[TEXT SHOWN]:
*** Begin section ***

# spike yellow strings



## Jay2x (Jul 20, 2010)

In my SW tank there are yellow spike strands waving, they are almost microscopic or just tiny. tons of them are attached on the glass of my tank, what is it?

It's kind hard to take a picture of it. I scraped it with a magnet cleaner and it's intact securely. I tried it with my hand and it kinda stung me and it feels like spikes. tried to look for information, but can't find information if I don't know what i'm searching for. 

75 gallon tank decor / subtrate:
liverocks
and livesand

Livestock:
foxface
hawkfish
damsel about 5 or 6
cowfish
star and stripes puffer
2 clowns
an urchin
hermits and magrite snails


----------



## fkshiu (Apr 22, 2010)

Probably a digitate hydroid if it stung you.

Melev's Reef - Visual Identification

Try taking a picture.


----------



## gklaw (May 31, 2010)

Wow Jay. Didn't you just set up that tank. Already loaded with life stock


----------



## Jay2x (Jul 20, 2010)

gklaw said:


> Wow Jay. Didn't you just set up that tank. Already loaded with life stock


I had my tank set up for about 2 months or more. Yeah some of the livestock are given and some are bought


----------



## fkshiu (Apr 22, 2010)

*** End section ***

[BRIEF]: Return the passage of the aquarium thread from "In my SW tank" to "i'm searching for.", copied word for word. Rely only on the aquarium thread.

Pixel coordinate listings:

*** Begin section ***

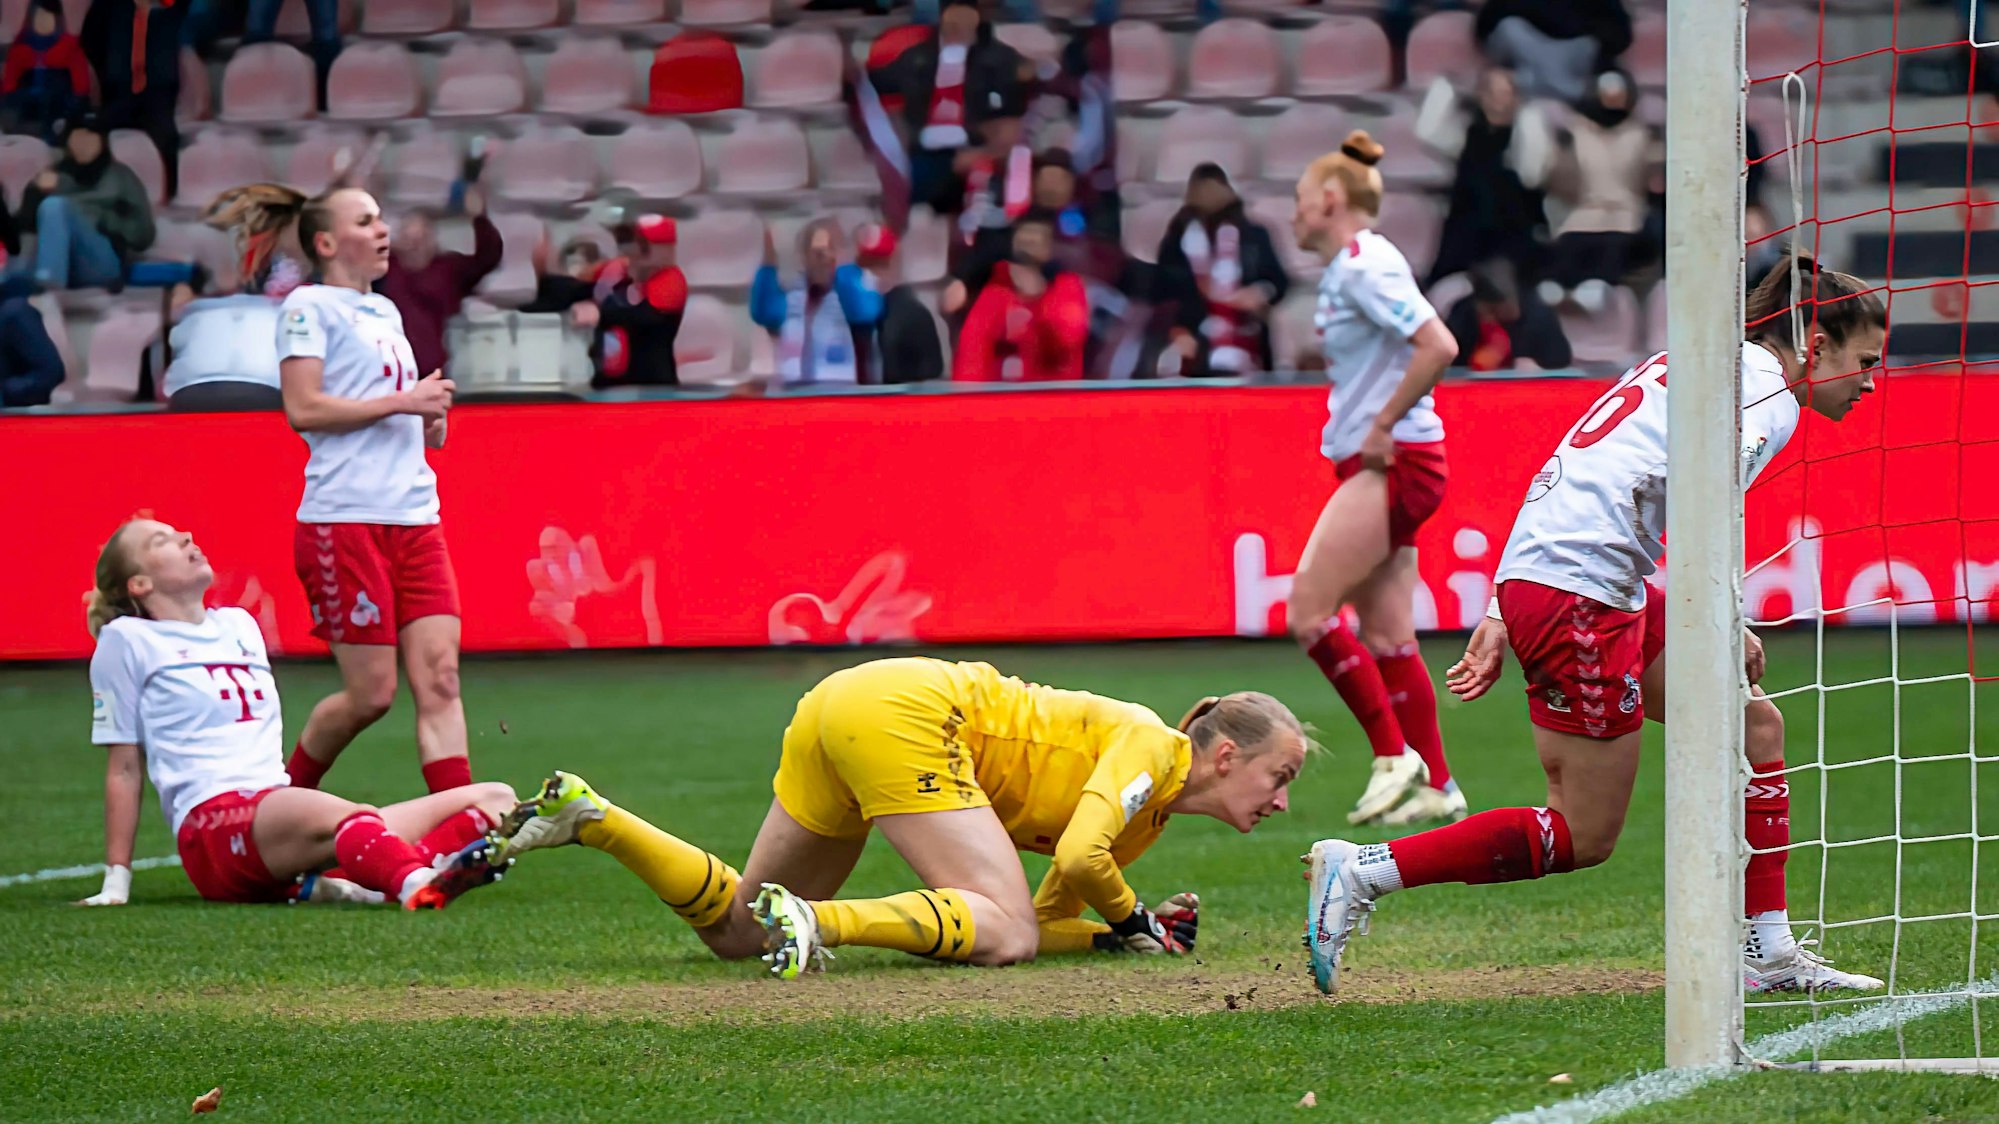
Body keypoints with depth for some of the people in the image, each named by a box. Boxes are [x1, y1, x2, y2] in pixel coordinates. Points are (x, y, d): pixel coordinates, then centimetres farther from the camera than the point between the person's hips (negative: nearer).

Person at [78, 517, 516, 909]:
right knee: (347, 816, -40)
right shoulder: (127, 641, 8)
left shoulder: (241, 625, 27)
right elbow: (124, 767, 6)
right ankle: (420, 884, -75)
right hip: (211, 823, -8)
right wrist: (116, 883, 4)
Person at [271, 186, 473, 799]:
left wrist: (431, 419, 10)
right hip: (345, 519, -7)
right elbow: (303, 408, -13)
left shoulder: (386, 312, 22)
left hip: (414, 517, 7)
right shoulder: (310, 306, -2)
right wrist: (403, 402, -13)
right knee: (372, 692, -6)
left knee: (440, 679, -5)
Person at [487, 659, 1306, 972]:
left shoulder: (1150, 820, 20)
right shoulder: (1151, 746, -6)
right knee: (1001, 934, -17)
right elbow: (1079, 858, -21)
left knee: (736, 934, 16)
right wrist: (1131, 923, -4)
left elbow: (1043, 920, 16)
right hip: (906, 713, -9)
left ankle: (588, 816, 8)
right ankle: (815, 921, -28)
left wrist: (1131, 932, 5)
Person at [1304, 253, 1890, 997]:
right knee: (1584, 837, -1)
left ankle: (1767, 953, 16)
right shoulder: (1767, 389, -5)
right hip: (1582, 596, -10)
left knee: (1754, 726, 14)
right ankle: (1361, 871, -3)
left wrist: (1503, 620, 20)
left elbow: (1565, 488, 21)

*** End section ***

[ANSWER TO THIS EXERCISE]:
In my SW tank there are yellow spike strands waving, they are almost microscopic or just tiny. tons of them are attached on the glass of my tank, what is it?

It's kind hard to take a picture of it. I scraped it with a magnet cleaner and it's intact securely. I tried it with my hand and it kinda stung me and it feels like spikes. tried to look for information, but can't find information if I don't know what i'm searching for.